Recommandations pour une politique foncière inclusive et durable
S’il est affiné, le système d’alerte permet d’identifier « très vite » les zones dans lesquelles on est susceptible d’avoir des conflits. Pour les pouvoirs publics, c’est un outil qui permet de savoir les efforts à adresser pour prévenir les conflits. « Il va aider à maintenir la paix sociale et surtout à réfléchir sur le type de réforme qu’il faut mettre en place pour éviter les conflits de manière systémique, au lieu de travailler au cas par cas », martèle Samuel Nguiffo. En perspective, le CED émet des recommandations. La première mesure à prendre c’est une réflexion d’ensemble sur la manière dont les espaces et les ressources sont gérés au Cameroun. « Au-delà de la rentabilité financière, il faut mesurer les risques pour la paix sociale, la santé, la vie des communautés riveraines.
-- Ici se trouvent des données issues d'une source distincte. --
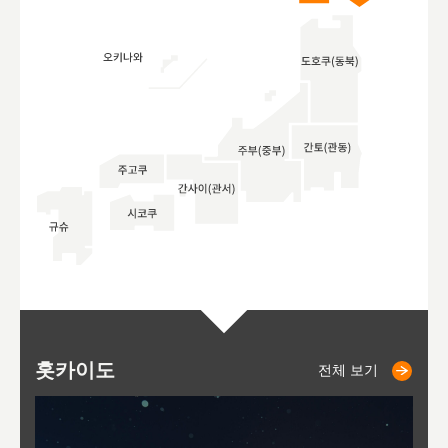
홋카이도
니세코
니키쵸
삿포로
오타루
도호
아
야
후
전체 보기
전체 보기
전체 보기
전체 보기
전체 보기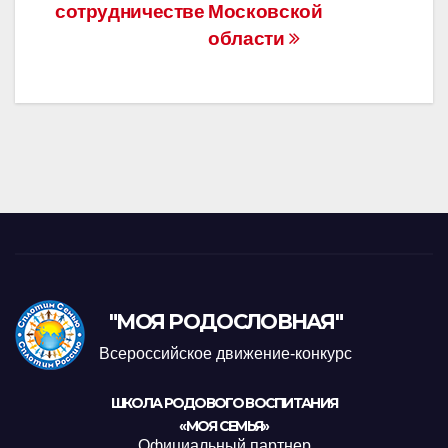
сотрудничестве
Московской
области
"МОЯ РОДОСЛОВНАЯ"
Всероссийское движение-конкурс
ШКОЛА РОДОВОГО ВОСПИТАНИЯ
«МОЯ СЕМЬЯ»
Официальный партнер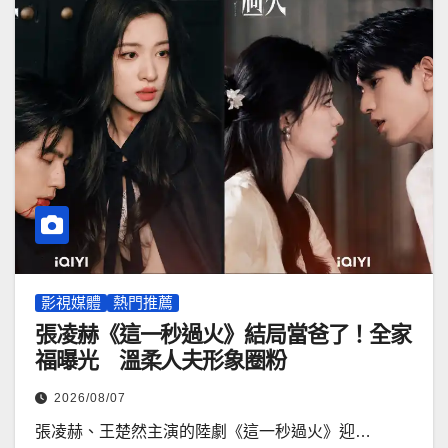
影視媒體
熱門推薦
張凌赫《這一秒過火》結局當爸了！全家
福曝光 溫柔人夫形象圈粉
2026/08/07
張凌赫、王楚然主演的陸劇《這一秒過火》迎…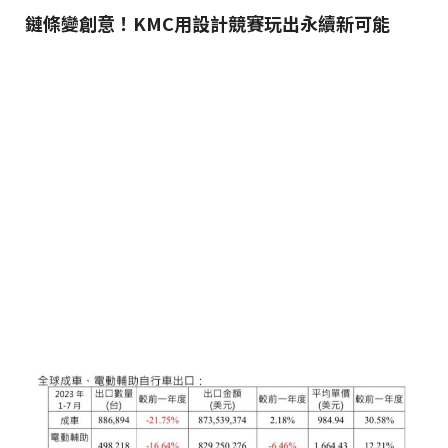
鏈條變創意！KMC用設計競賽玩出永續新可能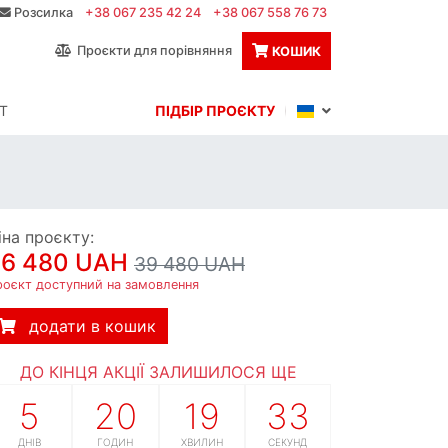
Розсилка
+38 067 235 42 24
+38 067 558 76 73
Проєкти для порівняння
КОШИК
Т
ПІДБІР ПРОЄКТУ
іна проєкту:
36 480 UAH
39 480 UAH
роєкт доступний на замовлення
додати в кошик
ДО КІНЦЯ АКЦІЇ ЗАЛИШИЛОСЯ ЩЕ
5
20
19
32
ДНІВ
ГОДИН
ХВИЛИН
СЕКУНД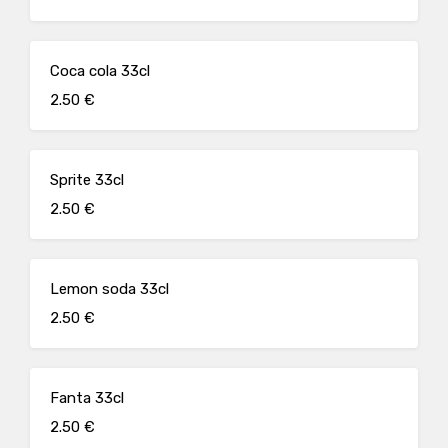
Coca cola 33cl
2.50 €
Sprite 33cl
2.50 €
Lemon soda 33cl
2.50 €
Fanta 33cl
2.50 €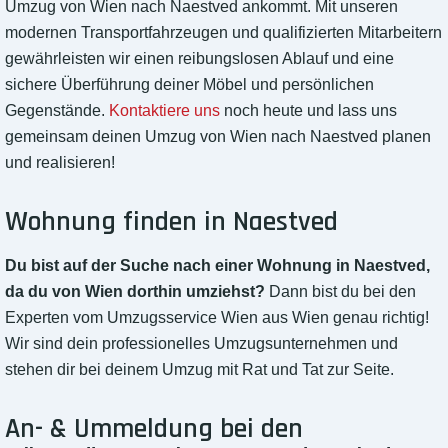
Umzug von Wien nach Naestved ankommt. Mit unseren
modernen Transportfahrzeugen und qualifizierten Mitarbeitern
gewährleisten wir einen reibungslosen Ablauf und eine
sichere Überführung deiner Möbel und persönlichen
Gegenstände.
Kontaktiere uns
noch heute und lass uns
gemeinsam deinen Umzug von Wien nach Naestved planen
und realisieren!
Wohnung finden in Naestved
Du bist auf der Suche nach einer Wohnung in Naestved,
da du von Wien dorthin umziehst?
Dann bist du bei den
Experten vom Umzugsservice Wien aus Wien genau richtig!
Wir sind dein professionelles Umzugsunternehmen und
stehen dir bei deinem Umzug mit Rat und Tat zur Seite.
An- & Ummeldung bei den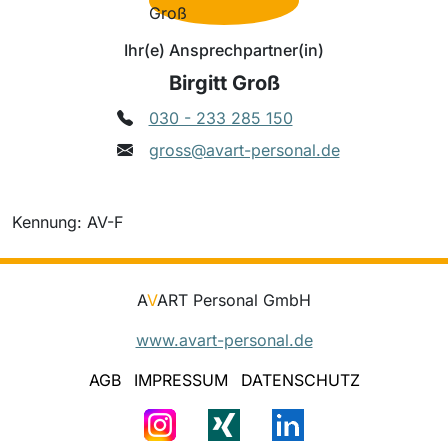
Ihr(e) Ansprechpartner(in)
Birgitt Groß
030 - 233 285 150
gross@avart-personal.de
Kennung: AV-F
A
V
ART Personal GmbH
www.avart-personal.de
AGB
IMPRESSUM
DATENSCHUTZ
On ne fera pas le développement sans ces personnes. On ne peut pas exploiter sous le prétexte d’avoir de l’argent pour promouvoir le développement et avoir des personnes qui meurent dans le processus, parce que c’est justement pour ces personnes qu’on fait le développement », ajoute l’expert des questions foncières.
Sous un autre registre, le CED est d’avis que l’Etat peut mettre une pause sur les attributions et réfléchir sur ce système avant de rouvrir le processus d’attribution. « Le fait qu’il y ait une généralisation des conflits montre qu’il y a quelque chose qui n’est pas totalement au point. Dans le cadre de la réforme des droits de toute nature, il faut une plus grande inclusion des populations dans le processus de prise de décision et l’amélioration de la participation publique », esquisse le Dr. Nguiffo. « Nous suggérons qu’on accélère la réforme foncière parce que nous pensons qu’à l’issue de cette réforme, les intérêts des uns et des autres seront préservés », propose pour sa part le colonel à la retraite Afane Mekoua. Enfin, il est important d’imposer aux compagnies de discuter plus avec les communautés pour arriver à réduire les conflits.